Tennis: Henman injury sparks Davis Cup dispute

Click to follow
The Independent Online
Tim Henman, the British No 1, had no sooner lost his opening match at the Lipton Championships here than he found himself in the middle of a career versus country spat between his coach, David Felgate, and the Davis Cup captain, David Lloyd.

Felgate expressed the opinion that Henman, who has an injured right elbow, should withdraw from the Davis Cup team to play Zimbabwe at Crystal Palace a week next Friday.

"In my mind it would be an easy decision," Felgate said. "I don't think Tim should play again until Tokyo, which would give him three and a half weeks' rest. He has to think of his career, not playing for his country."

Lloyd, responding from California, said: "It's not for David Felgate to say things like that, it's for the doctors - or has David qualified as a surgeon all of a sudden? In my view, playing for your country is the most important thing you can do, and I would hope that if Tim can possibly play, then he will."

With Greg Rusedski nursing a wrist injury, Britain might be without their top two players for the Euro-African Zone tie, which will determine whether the nation qualifies for a play-off for promotion to the World Group in September.

The result of an MRI scan will determine Henman's next course of treatment for what the ATP Tour trainer, Bill Norris, describes as "a slight degenerative problem". Norris added that "the elbow is put together in a strange way".

Henman does not rule out the possibility of surgery as a last resort. "I think the problem goes back to when I was 11," he said, "and then two and a half years ago I had the same problem with a loose body. That's what brings on the irritation. Two and a half years ago I rested for three weeks, then I was able to start playing again. If that's the case, then it doesn't bode well for the Davis Cup.

"But then, obviously, if I were to rest for three weeks, try and start playing again and it flares up, obviously rest may not be good enough. So then you talk about having bits taken out. It's just a question of waiting and seeing really."

A recurrance of the condition, which caused Henman to miss the previous week's ATP Tour event at Indian Wells, California, contributed to a 6- 7, 6-2, 6-3 defeat on Saturday by Julian Alonso, a 19-year-old Spanish qualifier, ranked No 228 in the world, who was competing in his first hard court tournament.

"Going out there half-cock and losing is bad for Tim's morale and doesn't do any good for his ranking," Felgate said, "and it lets other people think they can beat him. Playing in the way he was forced to play today won't do anyone any good in the Davis Cup. If this kid [Alonso] with no experience has worked out that Tim has a problem, what is somebody with Byron Black's experience and game going to make of it all? It's obvious that Greg and Tim aren't right."

Black, ranked No 46, and his brother Wayne, a doubles specialist, are a threat to Britain's progress. "It's most crucial we have Tim for this tie," Lloyd said. "It's the most important tie Britain has had for years. We might not have another chance to go into a qualifying round with a home tie."

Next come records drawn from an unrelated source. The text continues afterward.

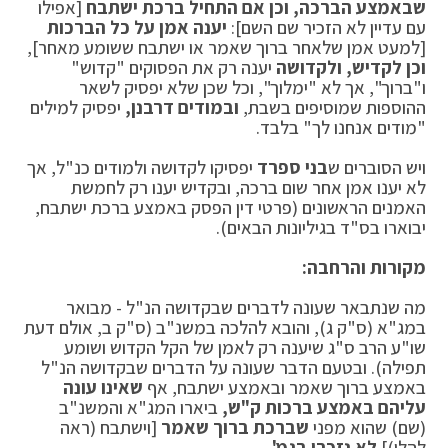
שבאמצע הברכה, וכן אם התחיל ברכת ישתבח
[אפילו
עם עדיין לא הזכיר שם השם]:
יענה אמן על כל הברכות
[למעט אמן שלאחר ברוך שאמר או ישתבח ששומע מאחר],
וכן לקדיש, ולקדושה
יענה רק את הפסוקים "קדוש"
ו"ברוך", אך לא "ימלוך", וכל שכן שלא יפסיק לשאר
ההוספות שמוסיפים בשבת,
ובמודים דרבנן,
יפסיק למילים
"מודים אנחנו לך" בלבד.
ויש הסוברים ש
בני ספרד
יפסיקו לקדושה ולמודים כנ"ל, אך
לא יענו אמן אחר שום ברכה, ובקדיש יענו רק לחמשת
האמנים הראשונים (פרטי דין הפסק באמצע ברכת ישתבח,
יבוארו בס"ד בגיליונות הבאים).
מקורות והרחבה:
מה שנתבאר שעונה לדברים שבקדושה הנ"ל - מבואר
במג"א (ס"ק ג), והובא להלכה במשנ"ב (ס"ק ב, אולם דעת
שו"ע הרב ס"ג שיענה רק לאמן של הקל הקדוש ושומע
תפילה). ובטעם הדבר שעונה על הדברים שבקדושה הנ"ל
באמצע ברוך שאמר ובאמצע ישתבח, אף
שאינו עונה
עליהם באמצע ברכות ק"ש,
ביארו המג"א והמשנ"ב
(שם) שהוא מפני
שברכת ברוך שאמר
[וישתבח (ראה
להלן)]
לא נזכרו בגמ'.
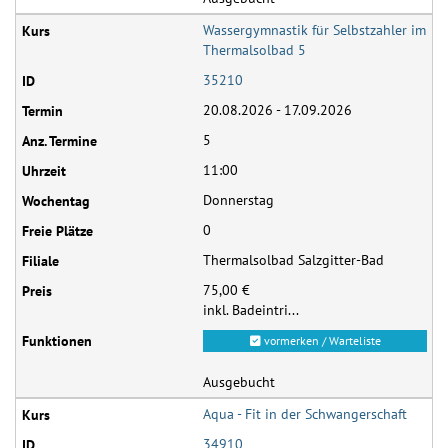
Wassergymnastik für Selbstzahler im
Thermalsolbad 5
35210
20.08.2026 - 17.09.2026
5
11:00
Donnerstag
0
Thermalsolbad Salzgitter-Bad
75,00 €
inkl. Badeintri...
vormerken / Warteliste
Ausgebucht
Aqua - Fit in der Schwangerschaft
34910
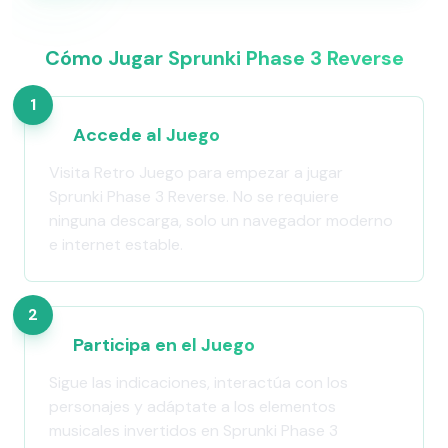
Cómo Jugar Sprunki Phase 3 Reverse
1
Accede al Juego
Visita Retro Juego para empezar a jugar
Sprunki Phase 3 Reverse. No se requiere
ninguna descarga, solo un navegador moderno
e internet estable.
2
Participa en el Juego
Sigue las indicaciones, interactúa con los
personajes y adáptate a los elementos
musicales invertidos en Sprunki Phase 3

Lloyd, who included Andrew Richardson, the 22-year-old Lincolnshire left- hander, in his squad, dropped Mark Petchey from his original five, but has the option of restoring the Essex player.

However, Lloyd is adamant that he will not recall Hampshire's Chris Wilkinson, who reacted negatively to Rusedski's recruitment from Canada in 1995. "He stated categorically he would not play for the team, and he has not contacted me to say anything to the contrary."

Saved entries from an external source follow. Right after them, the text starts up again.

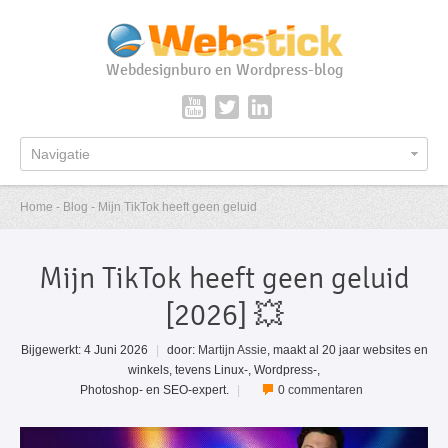
Webdesignburo en Wordpress-blog
Navigatie
Home - Blog - Mijn TikTok heeft geen geluid
Mijn TikTok heeft geen geluid
[2026] 💥
Bijgewerkt: 4 Juni 2026
|
door:
Martijn Assie
, maakt al 20 jaar websites en
winkels, tevens Linux-, Wordpress-,
Photoshop- en SEO-expert.
|
0 commentaren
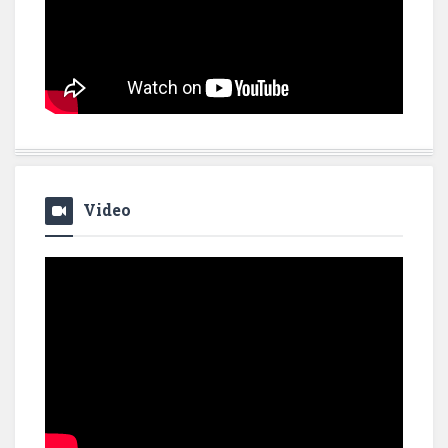
Video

The 16-year-old Martina Hingis, who will become the youngest ever world No 1 next Monday, sized up and overcame one of her future rivals yesterday in straight sets in the third round - the 6ft 2in Venus Williams, her senior by three months.

Williams, who on Saturday night won an amazing three-set contest against a former prodigy, Jennifer Capriati, recovering from 1-5 in each of the first two sets, began in dazzling style against Hingis, winning the first three games.

Even after Hingis pulled back to 3-3, Williams again took the initiative - only to miss a game point that would have given her a 5-3 lead. Hingis capitalised, taking the set, 6-4, at which point Williams's concentration went walk-about during the first three games of the second set. She lost it, 6-2.

As against Capriati, Williams displayed a powerful serve and some spectacular shot-making, but had less success at the net against the clever Hingis.